One dead, 97 missing in Volga boat accident
At least one person died and 97 were missing Sunday after a Soviet-era cruise ship carrying more than 180 people sank in a heavy storm on Russia's Volga River, officials and witnesses said.
A total of 84 people were rescued off the Bulgaria boat, which was carrying 182 tourists and crew members when it sank in the central Russian republic of Tatarstan, ministry spokeswoman Irina Andrianova told Vesti 24 television.
One woman has been confirmed dead, the spokeswoman said.
"There were 182 people on board. We have saved 84 people," Andrianova said.
"One person died.

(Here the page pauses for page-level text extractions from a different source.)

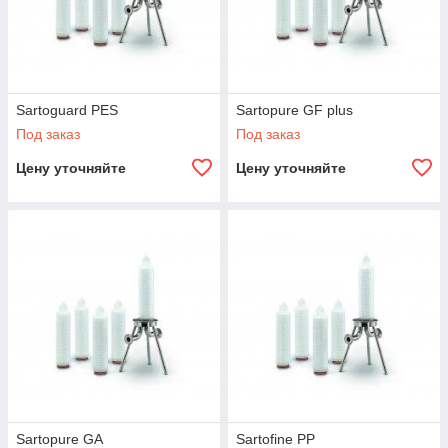
Sartoguard PES
Sartopure GF plus
Под заказ
Под заказ
Цену уточняйте
Цену уточняйте
Sartopure GA
Sartofine PP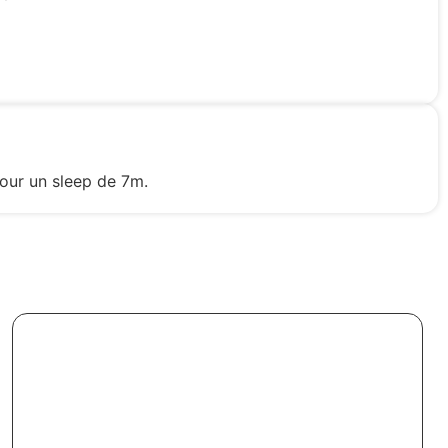
pour un sleep de 7m.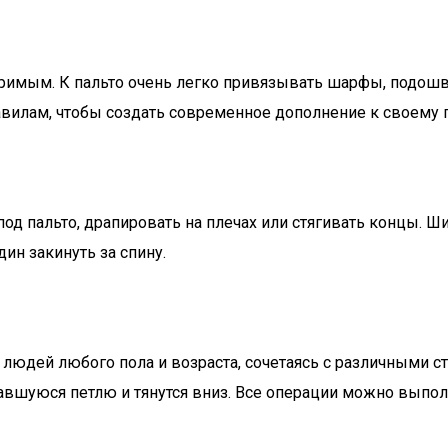
римым. К пальто очень легко привязывать шарфы, подошв
авилам, чтобы создать современное дополнение к своему 
од пальто, драпировать на плечах или стягивать концы. 
ин закинуть за спину.
юдей любого пола и возраста, сочетаясь с различными сти
авшуюся петлю и тянутся вниз. Все операции можно выпол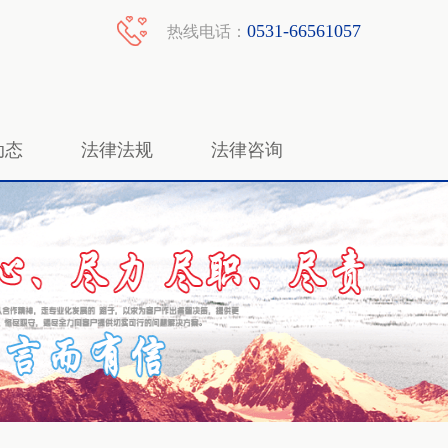
0531-66561057
热线电话：
动态
法律法规
法律咨询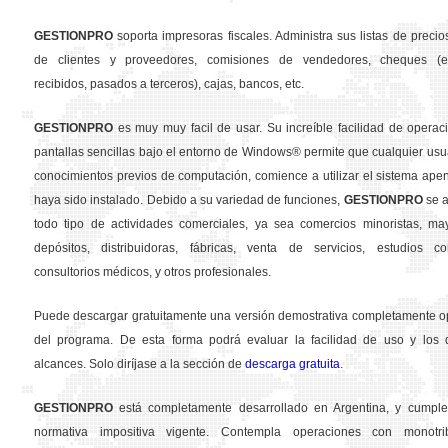
GESTION
PRO
soporta impresoras fiscales. Administra sus listas de precios
de clientes y proveedores, comisiones de vendedores, cheques (em
recibidos, pasados a terceros), cajas, bancos, etc.
GESTION
PRO
es muy muy facil de usar. Su increíble facilidad de operac
pantallas sencillas bajo el entorno de Windows® permite que cualquier usua
conocimientos previos de computación, comience a utilizar el sistema ape
haya sido instalado. Debido a su variedad de funciones,
GESTION
PRO
se a
todo tipo de actividades comerciales, ya sea comercios minoristas, may
depósitos, distribuidoras, fábricas, venta de servicios, estudios con
consultorios médicos, y otros profesionales.
Puede descargar gratuitamente una versión demostrativa completamente o
del programa. De esta forma podrá evaluar la facilidad de uso y los d
alcances. Solo diríjase a la sección de
descarga gratuita
.
GESTION
PRO
está completamente desarrollado en Argentina, y cumple
normativa impositiva vigente. Contempla operaciones con monotribu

Search and rescue operations are continuing," she added.
State television reported that the two-deck Bulgaria was built in 1955 in what was then Czechoslovakia.
The accident happened at around 2:00 pm (1000 GMT) some three kilometres (two miles) from the shore, with the Bulgaria now lying 20 metres (66 feet) deep on the riverbed, officials said.

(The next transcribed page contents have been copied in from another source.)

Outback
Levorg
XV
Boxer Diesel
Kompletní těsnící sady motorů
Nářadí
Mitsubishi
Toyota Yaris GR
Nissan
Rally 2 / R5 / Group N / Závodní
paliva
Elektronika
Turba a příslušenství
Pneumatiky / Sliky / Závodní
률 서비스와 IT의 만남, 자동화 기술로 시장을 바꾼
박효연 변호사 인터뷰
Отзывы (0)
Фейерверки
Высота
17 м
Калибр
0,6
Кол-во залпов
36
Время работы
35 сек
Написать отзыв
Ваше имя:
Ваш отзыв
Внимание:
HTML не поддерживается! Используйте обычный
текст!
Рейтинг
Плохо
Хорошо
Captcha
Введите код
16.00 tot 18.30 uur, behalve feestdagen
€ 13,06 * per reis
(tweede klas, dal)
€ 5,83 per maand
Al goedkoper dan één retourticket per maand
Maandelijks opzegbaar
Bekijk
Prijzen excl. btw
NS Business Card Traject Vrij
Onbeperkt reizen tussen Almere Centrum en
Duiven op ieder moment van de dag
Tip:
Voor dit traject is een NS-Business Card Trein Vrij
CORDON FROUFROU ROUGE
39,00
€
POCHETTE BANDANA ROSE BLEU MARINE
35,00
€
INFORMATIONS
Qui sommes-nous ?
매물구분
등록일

The first survivors were picked up by a passing riverboat called the Arabella, which was in the neighbourhood and was the first vessel to arrive atg the scene.
Russian President Dmitry Medvedev spoke by telephone to his emergencies minister and the local head of the administration after learning of the disaster, the Kremlin said.

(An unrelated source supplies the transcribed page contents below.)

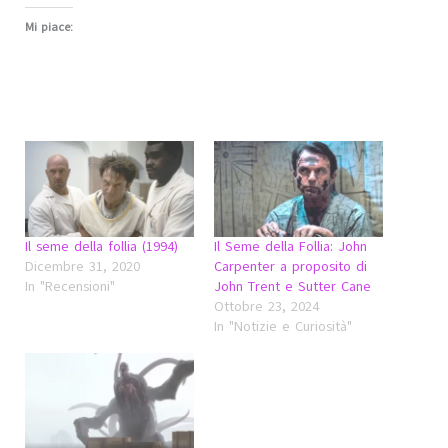
Mi piace:
Il seme della follia (1994)
Il Seme della Follia: John
Dicembre 31, 2020
Carpenter a proposito di
In "Recensioni"
John Trent e Sutter Cane
Ottobre 23, 2024
In "Notizie e Curiosità"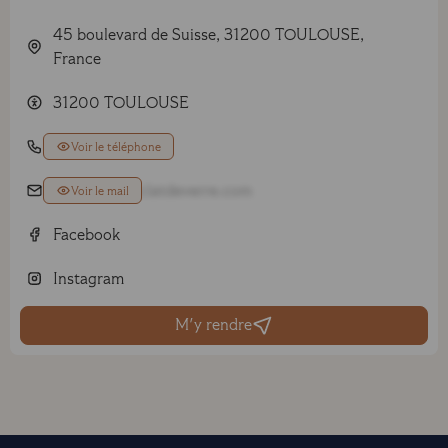
45 boulevard de Suisse, 31200 TOULOUSE,
France
31200 TOULOUSE
07 82 06 47 11
Voir le téléphone
toulouse@eclatdeverre.com
Voir le mail
Facebook
Instagram
M'y rendre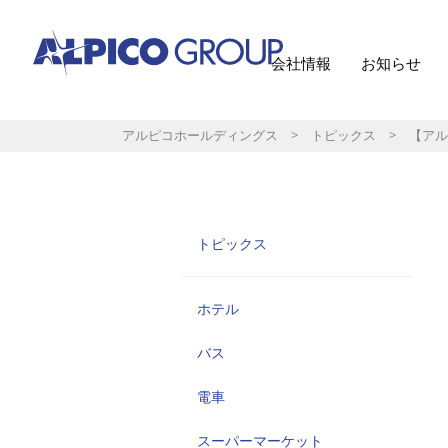
会社情報
お知らせ
アルピコホールディングス
>
トピックス
> 【アル
トピックス
ホテル
バス
電車
スーパーマーケット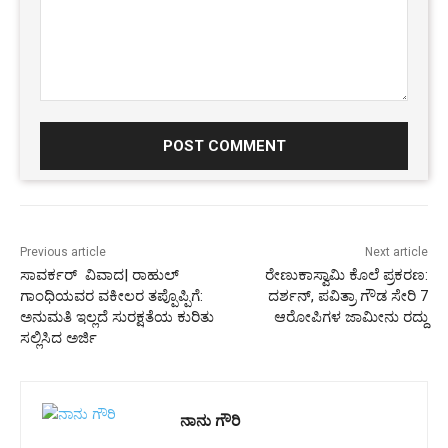
Comment:
Previous article
Next article
ಸಾವರ್ಕರ್ ವಿವಾದ| ರಾಹುಲ್
ರೇಣುಕಾಸ್ವಾಮಿ ಕೊಲೆ ಪ್ರಕರಣ:
ಗಾಂಧಿಯವರ ವಕೀಲರ ತಪ್ಪೊಪ್ಪಿಗೆ:
ದರ್ಶನ್, ಪವಿತ್ರಾ ಗೌಡ ಸೇರಿ 7
ಅನುಮತಿ ಇಲ್ಲದೆ ಸುರಕ್ಷತೆಯ ಕುರಿತು
ಆರೋಪಿಗಳ ಜಾಮೀನು ರದ್ದು
ಸಲ್ಲಿಸಿದ ಅರ್ಜಿ
ನಾನು ಗೌರಿ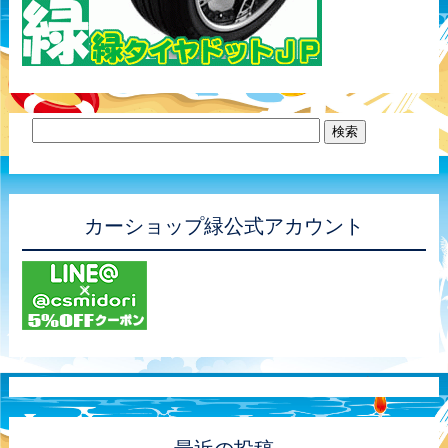
カーショップ緑公式アカウント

More than 80 rescue workers were deployed to the region, with a Mi-8 helicopter surveying the scene from the air, the emergencies ministry said.
The first survivors were picked up by a passing riverboat called the Arabella, which was in the neighbourhood and was the first vessel arrive to the scene.
The Volga River has remained a popular summer tourist destination since the Soviet era, with occasional accidents rarely leading to major fatalities.
The last shipping accident recorded by Russian state media occurred in September 2010, when seven people were killed on a lake above the Arctic Circle.
Perhaps the most famous shipping disaster occurred in August 1986, when the Admiral Nakhimov collided with a cargo ship while leaving a bay on the Black Sea.
Soviet reports said the boat sank within eight minutes, claiming the lives of 423 people.
The director of a school in the village nearest to the scene told RIA Novosti that the Bulgaria sank in a heavy storm.
"The river was fairly calm, but there was a heavy rain and storm," school director in the village of Syukeyevo told the news agency.
Russian television said the boat, while built more than 50 years ago, was recently modernised and included comfortable cabins for up to four people.
Some of the modernised craft, however, are equipped with only two rescue boats as opposed to the four the original models came with, RIA Novosti reported.
Beside the Volga, the types of vessel that sank Sunday are also on rivers stretching from the Dnepr in Ukraine to Don and further east in Siberia.